* [Exercises to complete]:
**a.** List every distinct username that posted in the forum thread about the Robby the Robot auction, each once, in order of first appearance.
**b.** From the forum thread about the Robby the Robot auction, return the passage from "## Jeffbert (Nov 3, 2017)" up to and including "own even today.", copied word for word.

* [Text block]:

══════════════════════════════

# Robby the robot to be auctioned



## Jeffbert (Nov 1, 2017)

At this time, there is no estimate for the starting bid. Where will I put him, if I win?   Interesting article, briefly covers Robby's history, great pictures, too:

The original Robby the Robot goes up for auction


----------



## Foxbat (Nov 1, 2017)

Let's hope this robotic icon gets a good home.


----------



## Droflet (Nov 1, 2017)

Wow, he must be getting on in years. Does he squeak when he walks?


----------



## Jeffbert (Nov 3, 2017)

Old robots never die, they just end up in museums or man caves.


----------



## BigBadBob141 (Feb 12, 2018)

Ah good old Robby, how I loved him in "Forbbiden Planet".
A truly outstanding film, it holds it's own even today.
Hope he goes to a good home.


----------



## logan_run (Feb 14, 2018)

If i had the $ i would buy it.


----------



## K. Riehl (Feb 22, 2018)

Sold for 5.3 million to private bidder. I hope it is someone like Paul Allen or Spielberg who then puts it on display.


----------



## REBerg (Feb 22, 2018)

Curses! I was so close to having $5.4 million to bid.


----------



## BigBadBob141 (Feb 23, 2018)

Yeah, me too!
If only (sigh).


----------



## Jeffbert (Feb 26, 2018)

5.3M. Chump change.


----------

══════════════════════════════

* [Given material]:
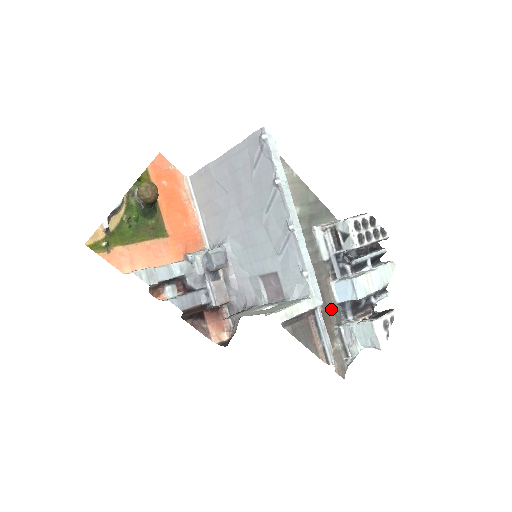
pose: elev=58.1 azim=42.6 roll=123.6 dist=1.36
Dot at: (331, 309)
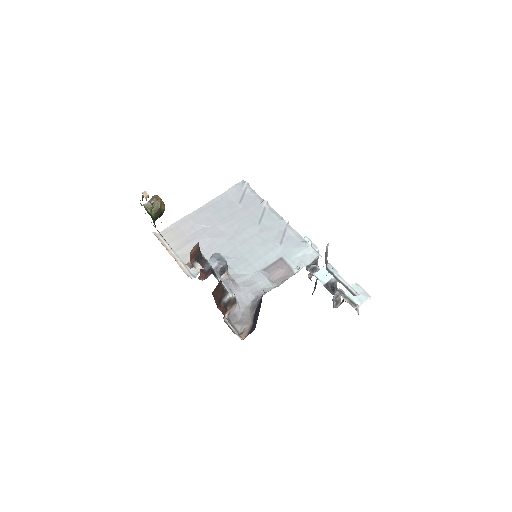
Dot at: occluded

══════════════════════════════

* [Solutions per task]:
**a.**
Jeffbert
Foxbat
Droflet
BigBadBob141
logan_run
K. Riehl
REBerg

**b.**
## Jeffbert (Nov 3, 2017)

Old robots never die, they just end up in museums or man caves.


----------



## BigBadBob141 (Feb 12, 2018)

Ah good old Robby, how I loved him in "Forbbiden Planet".
A truly outstanding film, it holds it's own even today.